Gender pay gap narrowing, but mobility gap persists


Recently released data shows the earnings gap between men and women narrowing, but men are still more upwardly mobile than women, particularly when their parents have lower incomes. Photo Troels Graugaard/Getty Images.

Women are closing the gender earnings gap, if you’re to believe the Bureau of Labor Statistics’ 2012 Women’s Earnings Report, released last week. Last year, women made 82 percent of the median earnings of men working full-time — up from 62 percent in 1979, the first year from which data is available. (And that gap narrows significantly for women without children.)

BLS data also recently told us that women working part-time earn more than men working part-time, leading to speculation that when work-life decisions are considered, women are doing just as well as men. Is this the “End of Men,” as Atlantic journalist Hanna Rosin has asked?

Not so fast, says the Brookings Institution. The picture for women in mobility studies is not so rosy. Women are moving up in the world, but when compared to men, the gap persists: 64 percent of women live in families with incomes higher than those of the households in which they grew up, compared to 69 percent of men, according to the Economic Mobility Project at the Pew Charitable Trusts and Brookings.

Women born in the bottom quintiles of parental incomes are more likely to remain poor than are men born into the same circumstances, according to Brookings’ research. Of children born to parents whose incomes fall in the bottom quintile, 47 percent of women will be stuck there, compared to 35 percent of men. And when women do “make it,” Brookings points out, they lose that standing more easily than men: women’s “stuckness” to their childhood economic strata, it seems, is more sticky.

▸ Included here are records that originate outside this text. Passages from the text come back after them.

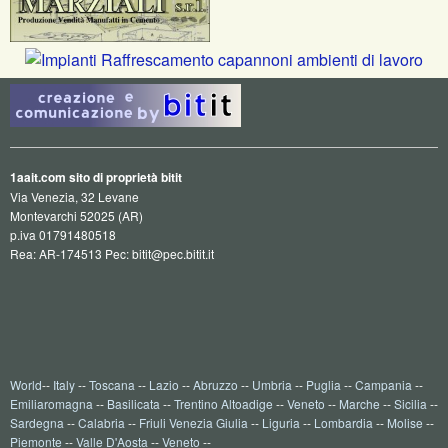
1aait.com sito di proprietà bitit
Via Venezia, 32 Levane
Montevarchi 52025 (AR)
p.iva 01791480518
Rea: AR-174513 Pec: bitit@pec.bitit.it
World
--
Italy
--
Toscana
--
Lazio
--
Abruzzo
--
Umbria
--
Puglia
--
Campania
--
Emiliaromagna
--
Basilicata
--
Trentino Altoadige
--
Veneto
--
Marche
--
Sicilia
--
Sardegna
--
Calabria
--
Friuli Venezia Giulia
--
Liguria
--
Lombardia
--
Molise
--
Piemonte
--
Valle D'Aosta
--
Veneto
--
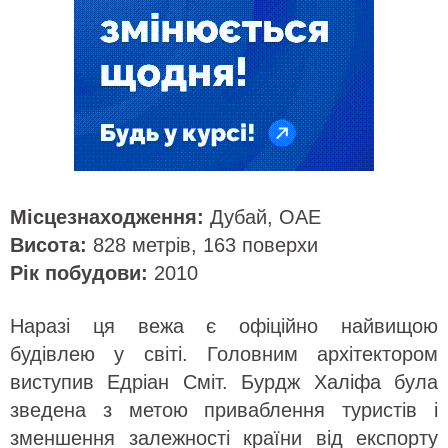
Місцезнаходження:
Дубай, ОАЕ
Висота:
828 метрів, 163 поверхи
Рік побудови:
2010
Наразі ця вежа є офіційно найвищою
будівлею у світі. Головним архітектором
виступив Едріан Сміт. Бурдж Халіфа була
зведена з метою приваблення туристів і
зменшення залежності країни від експорту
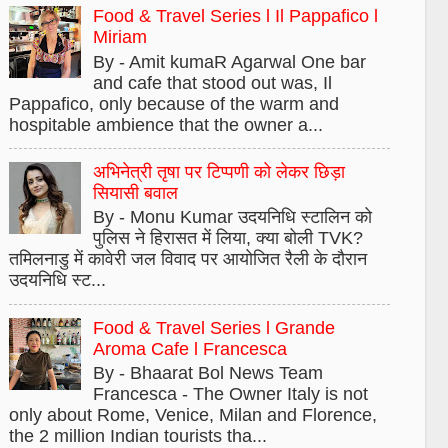
Food & Travel Series l Il Pappafico l
Miriam
By - Amit kumaR Agarwal One bar
and cafe that stood out was, Il
Pappafico, only because of the warm and
hospitable ambience that the owner a...
अभिनेत्री तृषा पर टिप्पणी को लेकर छिड़ा
सियासी बवाल
By - Monu Kumar उदयनिधि स्टालिन को
पुलिस ने हिरासत में लिया, क्या बोली TVK?
तमिलनाडु में कावेरी जल विवाद पर आयोजित रैली के दौरान
उदयनिधि स्ट...
Food & Travel Series l Grande
Aroma Cafe l Francesca
By - Bhaarat Bol News Team
Francesca - The Owner Italy is not
only about Rome, Venice, Milan and Florence,
the 2 million Indian tourists tha...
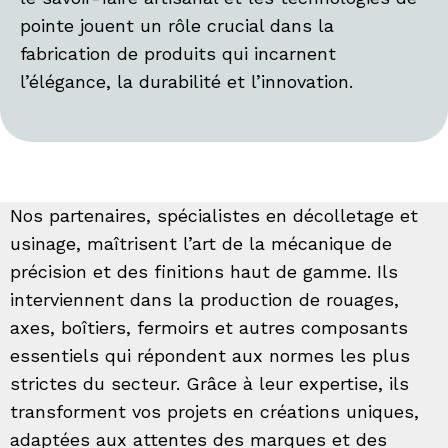
pointe jouent un rôle crucial dans la
fabrication de produits qui incarnent
l’élégance, la durabilité et l’innovation.
Nos partenaires, spécialistes en décolletage et
usinage, maîtrisent l’art de la mécanique de
précision et des finitions haut de gamme. Ils
interviennent dans la production de rouages,
axes, boîtiers, fermoirs et autres composants
essentiels qui répondent aux normes les plus
strictes du secteur. Grâce à leur expertise, ils
transforment vos projets en créations uniques,
adaptées aux attentes des marques et des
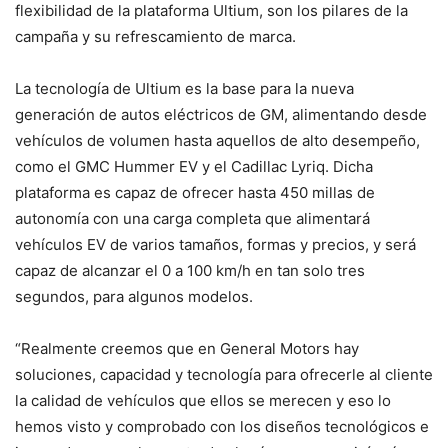
flexibilidad de la plataforma Ultium, son los pilares de la
campaña y su refrescamiento de marca.
La tecnología de Ultium es la base para la nueva
generación de autos eléctricos de GM, alimentando desde
vehículos de volumen hasta aquellos de alto desempeño,
como el GMC Hummer EV y el Cadillac Lyriq. Dicha
plataforma es capaz de ofrecer hasta 450 millas de
autonomía con una carga completa que alimentará
vehículos EV de varios tamaños, formas y precios, y será
capaz de alcanzar el 0 a 100 km/h en tan solo tres
segundos, para algunos modelos.
“Realmente creemos que en General Motors hay
soluciones, capacidad y tecnología para ofrecerle al cliente
la calidad de vehículos que ellos se merecen y eso lo
hemos visto y comprobado con los diseños tecnológicos e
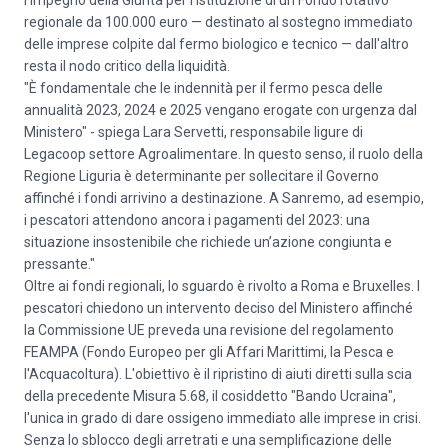
l'impegno della Giunta per l'istituzione di un Fondo rotativo
regionale da 100.000 euro — destinato al sostegno immediato
delle imprese colpite dal fermo biologico e tecnico — dall'altro
resta il nodo critico della liquidità.
"È fondamentale che le indennità per il fermo pesca delle
annualità 2023, 2024 e 2025 vengano erogate con urgenza dal
Ministero" - spiega Lara Servetti, responsabile ligure di
Legacoop settore Agroalimentare. In questo senso, il ruolo della
Regione Liguria è determinante per sollecitare il Governo
affinché i fondi arrivino a destinazione. A Sanremo, ad esempio,
i pescatori attendono ancora i pagamenti del 2023: una
situazione insostenibile che richiede un’azione congiunta e
pressante."
Oltre ai fondi regionali, lo sguardo è rivolto a Roma e Bruxelles. I
pescatori chiedono un intervento deciso del Ministero affinché
la Commissione UE preveda una revisione del regolamento
FEAMPA (Fondo Europeo per gli Affari Marittimi, la Pesca e
l'Acquacoltura). L'obiettivo è il ripristino di aiuti diretti sulla scia
della precedente Misura 5.68, il cosiddetto "Bando Ucraina",
l'unica in grado di dare ossigeno immediato alle imprese in crisi.
Senza lo sblocco degli arretrati e una semplificazione delle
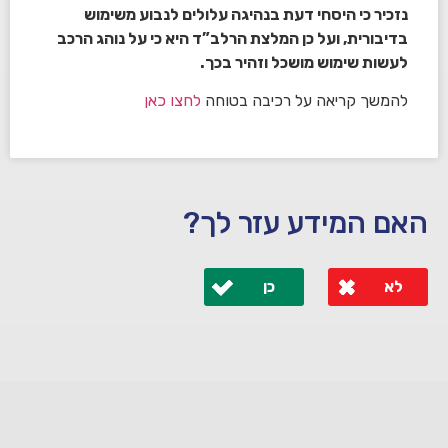
נזכיר כי היסחי דעת בנהיגה עלולים לנבוע משימוש
בדיבורית, ועל כן המלצת הרלב”ד היא כי על נוהג הרכב
לעשות שימוש מושכל וזהיר בכך.
להמשך קריאה על רכיבה בטוחה
לחצו כאן
האם המידע עזר לך?
לא
כן
לא קיבלת מענה מספיק או שיש לך שאלות נוספות? אנא
פנה אלינו ונחזור אליך בהקדם.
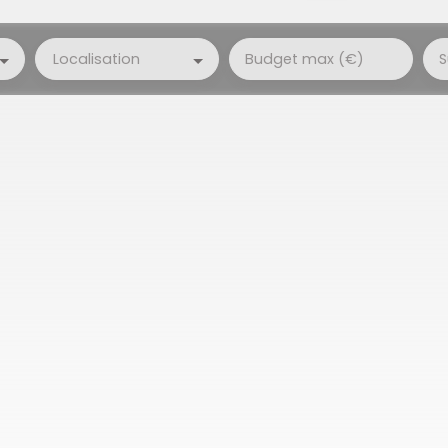
Localisation
Budget max (€)
S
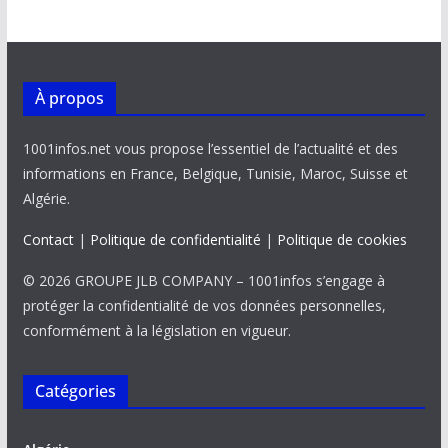
À propos
1001infos.net vous propose l’essentiel de l’actualité et des
informations en France, Belgique, Tunisie, Maroc, Suisse et
Algérie.
Contact
|
Politique de confidentialité
|
Politique de cookies
© 2026 GROUPE JLB COMPANY – 1001infos s’engage à
protéger la confidentialité de vos données personnelles,
conformément à la législation en vigueur.
Catégories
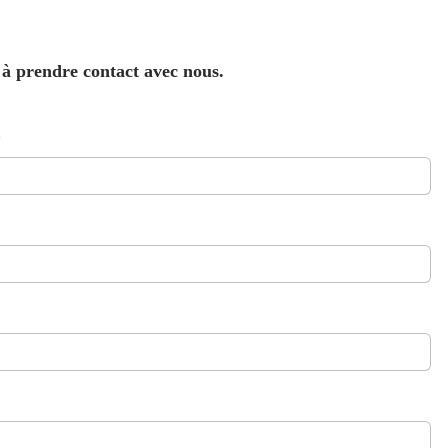
 à prendre contact avec nous.
*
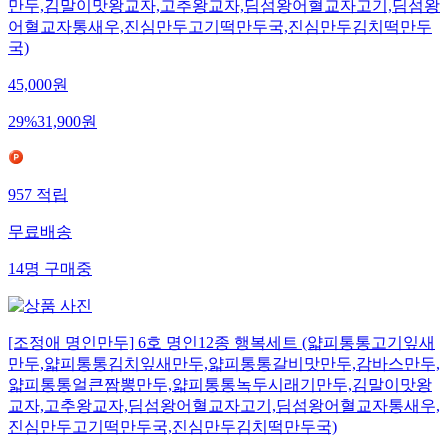
만두,김말이맛왕교자,고추왕교자,딤섬왕어혈교자고기,딤섬왕
어혈교자통새우,진심만두고기떡만두국,진심만두김치떡만두
국)
45,000
원
29
%
31,900
원
957
적립
무료배송
14
명
구매중
[조정애 명인만두] 6호 명인12종 행복세트 (얇피통통고기잎새
만두,얇피통통김치잎새만두,얇피통통갈비맛만두,감바스만두,
얇피통통얼큰짬뽕만두,얇피통통녹두시래기만두,김말이맛왕
교자,고추왕교자,딤섬왕어혈교자고기,딤섬왕어혈교자통새우,
진심만두고기떡만두국,진심만두김치떡만두국)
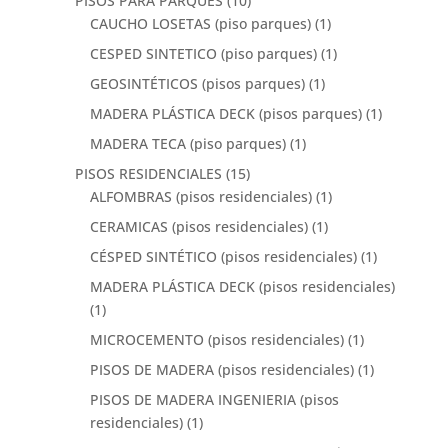
PISOS PARA PARQUES
(10)
CAUCHO LOSETAS (piso parques)
(1)
CESPED SINTETICO (piso parques)
(1)
GEOSINTÉTICOS (pisos parques)
(1)
MADERA PLÁSTICA DECK (pisos parques)
(1)
MADERA TECA (piso parques)
(1)
PISOS RESIDENCIALES
(15)
ALFOMBRAS (pisos residenciales)
(1)
CERAMICAS (pisos residenciales)
(1)
CÉSPED SINTÉTICO (pisos residenciales)
(1)
MADERA PLÁSTICA DECK (pisos residenciales)
(1)
MICROCEMENTO (pisos residenciales)
(1)
PISOS DE MADERA (pisos residenciales)
(1)
PISOS DE MADERA INGENIERIA (pisos
residenciales)
(1)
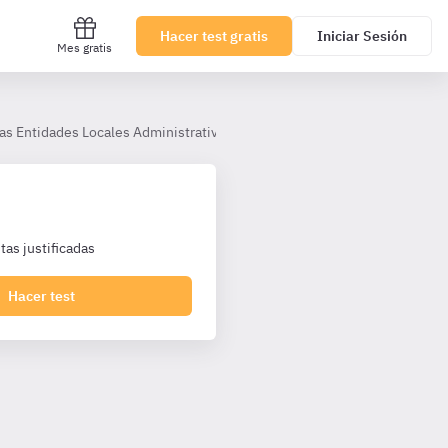
Hacer test gratis
Iniciar Sesión
Mes gratis
las Entidades Locales Administrativo corporaciones
Tema 31. La pr
as justificadas
Hacer test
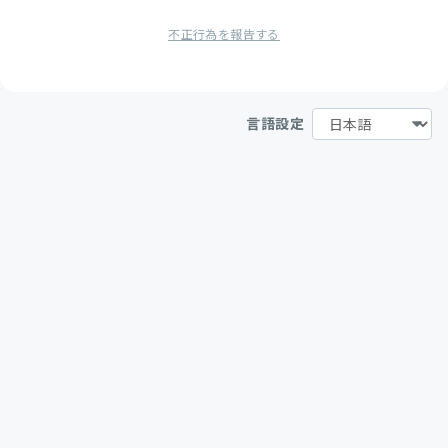
不正行為を報告する
言語設定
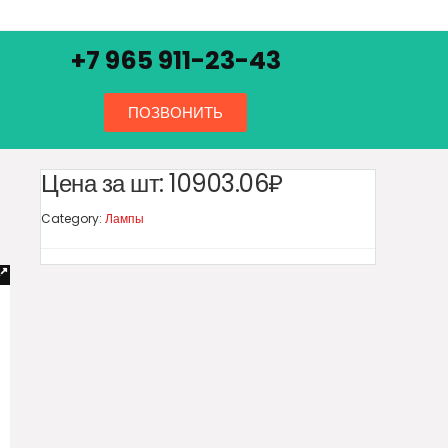
+7 965 911-23-43
ПОЗВОНИТЬ
Цена за шт:
10903.06₽
Category:
Лампы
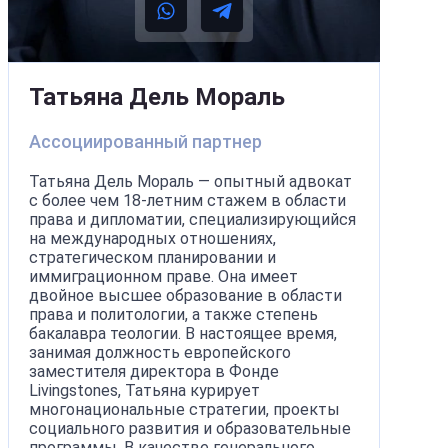
Татьяна Дель Мораль
Ассоциированный партнер
Татьяна Дель Мораль — опытный адвокат
с более чем 18-летним стажем в области
права и дипломатии, специализирующийся
на международных отношениях,
стратегическом планировании и
иммиграционном праве. Она имеет
двойное высшее образование в области
права и политологии, а также степень
бакалавра теологии. В настоящее время,
занимая должность европейского
заместителя директора в Фонде
Livingstones, Татьяна курирует
многонациональные стратегии, проекты
социального развития и образовательные
программы. В качестве генерального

Brookings’ “social mobility memo” is a reminder that recently released earnings data may not tell the whole story, and that even though there’s exhaustive research on declining upward mobility in America (see “The Great Gatsby Curve: Inequality and the End of Upward Mobility” and “Neighborhood as Destiny? What’s Unknown about Stork Drops and Mobility?” on the Business Desk), gender is less often part of the conversation.